### EXERCISE DIRECTIONS:
Could you copy out the material below line for line, with nothing changed?

### SUPPLIED MATERIAL:
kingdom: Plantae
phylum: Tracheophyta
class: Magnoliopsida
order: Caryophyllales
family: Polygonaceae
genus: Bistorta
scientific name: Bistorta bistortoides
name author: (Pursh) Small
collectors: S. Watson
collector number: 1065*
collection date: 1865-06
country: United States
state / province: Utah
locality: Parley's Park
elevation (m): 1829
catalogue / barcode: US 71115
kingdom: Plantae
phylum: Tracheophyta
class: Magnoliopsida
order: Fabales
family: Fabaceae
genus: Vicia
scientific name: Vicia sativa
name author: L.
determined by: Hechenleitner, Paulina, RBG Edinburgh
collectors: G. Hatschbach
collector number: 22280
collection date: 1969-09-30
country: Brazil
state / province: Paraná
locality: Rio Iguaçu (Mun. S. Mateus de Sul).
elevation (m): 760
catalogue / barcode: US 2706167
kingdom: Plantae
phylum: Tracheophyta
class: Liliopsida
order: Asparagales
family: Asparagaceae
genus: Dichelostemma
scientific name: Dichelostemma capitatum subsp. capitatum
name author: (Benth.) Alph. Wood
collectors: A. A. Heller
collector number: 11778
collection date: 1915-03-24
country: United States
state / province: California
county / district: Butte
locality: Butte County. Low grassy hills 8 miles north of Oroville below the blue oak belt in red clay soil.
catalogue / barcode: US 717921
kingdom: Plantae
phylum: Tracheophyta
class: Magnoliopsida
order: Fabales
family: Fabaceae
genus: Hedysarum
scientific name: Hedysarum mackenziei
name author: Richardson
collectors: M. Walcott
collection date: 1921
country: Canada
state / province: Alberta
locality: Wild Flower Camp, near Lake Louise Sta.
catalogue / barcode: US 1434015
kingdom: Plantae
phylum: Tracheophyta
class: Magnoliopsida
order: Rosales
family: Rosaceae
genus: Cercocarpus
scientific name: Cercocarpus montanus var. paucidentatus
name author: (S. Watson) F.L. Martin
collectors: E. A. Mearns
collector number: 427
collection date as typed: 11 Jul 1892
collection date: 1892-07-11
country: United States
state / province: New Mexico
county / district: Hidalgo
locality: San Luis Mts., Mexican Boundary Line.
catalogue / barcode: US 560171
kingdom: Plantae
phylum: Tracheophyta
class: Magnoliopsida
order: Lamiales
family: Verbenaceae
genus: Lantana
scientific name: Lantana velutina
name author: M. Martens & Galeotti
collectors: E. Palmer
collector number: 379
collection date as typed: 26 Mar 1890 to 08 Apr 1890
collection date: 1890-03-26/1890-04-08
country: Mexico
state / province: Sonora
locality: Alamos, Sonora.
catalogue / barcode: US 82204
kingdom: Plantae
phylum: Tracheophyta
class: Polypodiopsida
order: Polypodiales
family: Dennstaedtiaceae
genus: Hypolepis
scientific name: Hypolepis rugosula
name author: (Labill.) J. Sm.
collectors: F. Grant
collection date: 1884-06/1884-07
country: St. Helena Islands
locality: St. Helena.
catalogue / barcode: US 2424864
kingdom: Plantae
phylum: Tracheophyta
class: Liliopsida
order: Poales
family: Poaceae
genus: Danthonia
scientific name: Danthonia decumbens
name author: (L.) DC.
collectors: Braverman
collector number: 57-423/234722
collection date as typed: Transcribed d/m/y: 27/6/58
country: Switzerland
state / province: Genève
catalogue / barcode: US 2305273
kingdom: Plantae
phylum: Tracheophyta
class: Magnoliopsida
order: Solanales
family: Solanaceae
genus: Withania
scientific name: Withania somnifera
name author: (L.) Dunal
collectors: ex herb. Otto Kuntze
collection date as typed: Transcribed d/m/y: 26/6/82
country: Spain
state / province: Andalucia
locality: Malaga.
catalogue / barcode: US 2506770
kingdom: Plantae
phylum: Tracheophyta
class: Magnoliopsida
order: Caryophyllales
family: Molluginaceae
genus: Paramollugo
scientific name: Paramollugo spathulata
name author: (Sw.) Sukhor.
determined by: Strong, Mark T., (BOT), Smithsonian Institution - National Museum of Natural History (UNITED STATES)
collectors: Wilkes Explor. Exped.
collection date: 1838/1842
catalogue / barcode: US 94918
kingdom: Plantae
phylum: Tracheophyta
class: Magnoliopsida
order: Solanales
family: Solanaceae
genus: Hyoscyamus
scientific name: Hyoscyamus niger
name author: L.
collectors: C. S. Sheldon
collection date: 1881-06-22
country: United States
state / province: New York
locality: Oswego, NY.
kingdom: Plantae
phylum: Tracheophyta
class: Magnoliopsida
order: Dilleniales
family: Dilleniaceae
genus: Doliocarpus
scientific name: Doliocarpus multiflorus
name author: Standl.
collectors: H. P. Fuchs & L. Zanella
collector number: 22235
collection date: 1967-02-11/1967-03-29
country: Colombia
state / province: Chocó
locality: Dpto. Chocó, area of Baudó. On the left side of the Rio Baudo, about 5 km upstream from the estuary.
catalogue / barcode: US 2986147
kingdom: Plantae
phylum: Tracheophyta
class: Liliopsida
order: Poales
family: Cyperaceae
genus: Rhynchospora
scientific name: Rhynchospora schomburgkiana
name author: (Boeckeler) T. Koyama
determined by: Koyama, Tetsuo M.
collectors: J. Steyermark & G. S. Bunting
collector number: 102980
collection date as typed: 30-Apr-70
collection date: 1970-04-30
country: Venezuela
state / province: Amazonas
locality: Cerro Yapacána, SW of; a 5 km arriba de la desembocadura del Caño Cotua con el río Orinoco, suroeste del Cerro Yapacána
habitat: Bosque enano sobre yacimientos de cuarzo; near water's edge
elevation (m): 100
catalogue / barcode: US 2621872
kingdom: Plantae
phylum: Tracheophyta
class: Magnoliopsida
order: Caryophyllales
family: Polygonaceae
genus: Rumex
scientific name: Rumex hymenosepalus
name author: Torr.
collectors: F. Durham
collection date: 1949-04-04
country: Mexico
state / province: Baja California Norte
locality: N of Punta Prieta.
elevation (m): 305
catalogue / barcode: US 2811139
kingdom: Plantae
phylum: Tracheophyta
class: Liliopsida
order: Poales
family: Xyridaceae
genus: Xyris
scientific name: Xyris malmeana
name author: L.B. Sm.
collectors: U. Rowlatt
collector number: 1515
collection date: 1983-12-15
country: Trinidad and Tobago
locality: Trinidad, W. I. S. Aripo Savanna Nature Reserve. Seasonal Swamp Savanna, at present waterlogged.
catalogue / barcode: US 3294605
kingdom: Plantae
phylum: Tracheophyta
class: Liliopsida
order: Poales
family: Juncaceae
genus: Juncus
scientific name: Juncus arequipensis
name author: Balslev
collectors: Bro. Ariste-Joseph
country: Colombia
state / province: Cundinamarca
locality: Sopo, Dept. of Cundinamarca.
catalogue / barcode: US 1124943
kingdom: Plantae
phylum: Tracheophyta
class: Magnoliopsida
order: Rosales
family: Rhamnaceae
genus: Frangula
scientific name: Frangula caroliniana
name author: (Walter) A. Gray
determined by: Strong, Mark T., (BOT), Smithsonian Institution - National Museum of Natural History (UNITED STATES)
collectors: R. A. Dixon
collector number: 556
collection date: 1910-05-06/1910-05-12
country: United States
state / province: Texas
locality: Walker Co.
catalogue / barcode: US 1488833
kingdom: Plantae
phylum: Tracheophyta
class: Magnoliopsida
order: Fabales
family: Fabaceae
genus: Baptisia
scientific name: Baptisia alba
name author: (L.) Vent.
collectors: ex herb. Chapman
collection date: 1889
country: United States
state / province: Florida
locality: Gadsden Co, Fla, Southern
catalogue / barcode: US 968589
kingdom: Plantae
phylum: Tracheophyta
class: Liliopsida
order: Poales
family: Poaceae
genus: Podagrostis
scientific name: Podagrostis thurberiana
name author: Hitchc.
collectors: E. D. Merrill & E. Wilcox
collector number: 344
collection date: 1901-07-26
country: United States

### REPLY TO THE TASK:
kingdom: Plantae
phylum: Tracheophyta
class: Magnoliopsida
order: Caryophyllales
family: Polygonaceae
genus: Bistorta
scientific name: Bistorta bistortoides
name author: (Pursh) Small
collectors: S. Watson
collector number: 1065*
collection date: 1865-06
country: United States
state / province: Utah
locality: Parley's Park
elevation (m): 1829
catalogue / barcode: US 71115
kingdom: Plantae
phylum: Tracheophyta
class: Magnoliopsida
order: Fabales
family: Fabaceae
genus: Vicia
scientific name: Vicia sativa
name author: L.
determined by: Hechenleitner, Paulina, RBG Edinburgh
collectors: G. Hatschbach
collector number: 22280
collection date: 1969-09-30
country: Brazil
state / province: Paraná
locality: Rio Iguaçu (Mun. S. Mateus de Sul).
elevation (m): 760
catalogue / barcode: US 2706167
kingdom: Plantae
phylum: Tracheophyta
class: Liliopsida
order: Asparagales
family: Asparagaceae
genus: Dichelostemma
scientific name: Dichelostemma capitatum subsp. capitatum
name author: (Benth.) Alph. Wood
collectors: A. A. Heller
collector number: 11778
collection date: 1915-03-24
country: United States
state / province: California
county / district: Butte
locality: Butte County. Low grassy hills 8 miles north of Oroville below the blue oak belt in red clay soil.
catalogue / barcode: US 717921
kingdom: Plantae
phylum: Tracheophyta
class: Magnoliopsida
order: Fabales
family: Fabaceae
genus: Hedysarum
scientific name: Hedysarum mackenziei
name author: Richardson
collectors: M. Walcott
collection date: 1921
country: Canada
state / province: Alberta
locality: Wild Flower Camp, near Lake Louise Sta.
catalogue / barcode: US 1434015
kingdom: Plantae
phylum: Tracheophyta
class: Magnoliopsida
order: Rosales
family: Rosaceae
genus: Cercocarpus
scientific name: Cercocarpus montanus var. paucidentatus
name author: (S. Watson) F.L. Martin
collectors: E. A. Mearns
collector number: 427
collection date as typed: 11 Jul 1892
collection date: 1892-07-11
country: United States
state / province: New Mexico
county / district: Hidalgo
locality: San Luis Mts., Mexican Boundary Line.
catalogue / barcode: US 560171
kingdom: Plantae
phylum: Tracheophyta
class: Magnoliopsida
order: Lamiales
family: Verbenaceae
genus: Lantana
scientific name: Lantana velutina
name author: M. Martens & Galeotti
collectors: E. Palmer
collector number: 379
collection date as typed: 26 Mar 1890 to 08 Apr 1890
collection date: 1890-03-26/1890-04-08
country: Mexico
state / province: Sonora
locality: Alamos, Sonora.
catalogue / barcode: US 82204
kingdom: Plantae
phylum: Tracheophyta
class: Polypodiopsida
order: Polypodiales
family: Dennstaedtiaceae
genus: Hypolepis
scientific name: Hypolepis rugosula
name author: (Labill.) J. Sm.
collectors: F. Grant
collection date: 1884-06/1884-07
country: St. Helena Islands
locality: St. Helena.
catalogue / barcode: US 2424864
kingdom: Plantae
phylum: Tracheophyta
class: Liliopsida
order: Poales
family: Poaceae
genus: Danthonia
scientific name: Danthonia decumbens
name author: (L.) DC.
collectors: Braverman
collector number: 57-423/234722
collection date as typed: Transcribed d/m/y: 27/6/58
country: Switzerland
state / province: Genève
catalogue / barcode: US 2305273
kingdom: Plantae
phylum: Tracheophyta
class: Magnoliopsida
order: Solanales
family: Solanaceae
genus: Withania
scientific name: Withania somnifera
name author: (L.) Dunal
collectors: ex herb. Otto Kuntze
collection date as typed: Transcribed d/m/y: 26/6/82
country: Spain
state / province: Andalucia
locality: Malaga.
catalogue / barcode: US 2506770
kingdom: Plantae
phylum: Tracheophyta
class: Magnoliopsida
order: Caryophyllales
family: Molluginaceae
genus: Paramollugo
scientific name: Paramollugo spathulata
name author: (Sw.) Sukhor.
determined by: Strong, Mark T., (BOT), Smithsonian Institution - National Museum of Natural History (UNITED STATES)
collectors: Wilkes Explor. Exped.
collection date: 1838/1842
catalogue / barcode: US 94918
kingdom: Plantae
phylum: Tracheophyta
class: Magnoliopsida
order: Solanales
family: Solanaceae
genus: Hyoscyamus
scientific name: Hyoscyamus niger
name author: L.
collectors: C. S. Sheldon
collection date: 1881-06-22
country: United States
state / province: New York
locality: Oswego, NY.
kingdom: Plantae
phylum: Tracheophyta
class: Magnoliopsida
order: Dilleniales
family: Dilleniaceae
genus: Doliocarpus
scientific name: Doliocarpus multiflorus
name author: Standl.
collectors: H. P. Fuchs & L. Zanella
collector number: 22235
collection date: 1967-02-11/1967-03-29
country: Colombia
state / province: Chocó
locality: Dpto. Chocó, area of Baudó. On the left side of the Rio Baudo, about 5 km upstream from the estuary.
catalogue / barcode: US 2986147
kingdom: Plantae
phylum: Tracheophyta
class: Liliopsida
order: Poales
family: Cyperaceae
genus: Rhynchospora
scientific name: Rhynchospora schomburgkiana
name author: (Boeckeler) T. Koyama
determined by: Koyama, Tetsuo M.
collectors: J. Steyermark & G. S. Bunting
collector number: 102980
collection date as typed: 30-Apr-70
collection date: 1970-04-30
country: Venezuela
state / province: Amazonas
locality: Cerro Yapacána, SW of; a 5 km arriba de la desembocadura del Caño Cotua con el río Orinoco, suroeste del Cerro Yapacána
habitat: Bosque enano sobre yacimientos de cuarzo; near water's edge
elevation (m): 100
catalogue / barcode: US 2621872
kingdom: Plantae
phylum: Tracheophyta
class: Magnoliopsida
order: Caryophyllales
family: Polygonaceae
genus: Rumex
scientific name: Rumex hymenosepalus
name author: Torr.
collectors: F. Durham
collection date: 1949-04-04
country: Mexico
state / province: Baja California Norte
locality: N of Punta Prieta.
elevation (m): 305
catalogue / barcode: US 2811139
kingdom: Plantae
phylum: Tracheophyta
class: Liliopsida
order: Poales
family: Xyridaceae
genus: Xyris
scientific name: Xyris malmeana
name author: L.B. Sm.
collectors: U. Rowlatt
collector number: 1515
collection date: 1983-12-15
country: Trinidad and Tobago
locality: Trinidad, W. I. S. Aripo Savanna Nature Reserve. Seasonal Swamp Savanna, at present waterlogged.
catalogue / barcode: US 3294605
kingdom: Plantae
phylum: Tracheophyta
class: Liliopsida
order: Poales
family: Juncaceae
genus: Juncus
scientific name: Juncus arequipensis
name author: Balslev
collectors: Bro. Ariste-Joseph
country: Colombia
state / province: Cundinamarca
locality: Sopo, Dept. of Cundinamarca.
catalogue / barcode: US 1124943
kingdom: Plantae
phylum: Tracheophyta
class: Magnoliopsida
order: Rosales
family: Rhamnaceae
genus: Frangula
scientific name: Frangula caroliniana
name author: (Walter) A. Gray
determined by: Strong, Mark T., (BOT), Smithsonian Institution - National Museum of Natural History (UNITED STATES)
collectors: R. A. Dixon
collector number: 556
collection date: 1910-05-06/1910-05-12
country: United States
state / province: Texas
locality: Walker Co.
catalogue / barcode: US 1488833
kingdom: Plantae
phylum: Tracheophyta
class: Magnoliopsida
order: Fabales
family: Fabaceae
genus: Baptisia
scientific name: Baptisia alba
name author: (L.) Vent.
collectors: ex herb. Chapman
collection date: 1889
country: United States
state / province: Florida
locality: Gadsden Co, Fla, Southern
catalogue / barcode: US 968589
kingdom: Plantae
phylum: Tracheophyta
class: Liliopsida
order: Poales
family: Poaceae
genus: Podagrostis
scientific name: Podagrostis thurberiana
name author: Hitchc.
collectors: E. D. Merrill & E. Wilcox
collector number: 344
collection date: 1901-07-26
country: United States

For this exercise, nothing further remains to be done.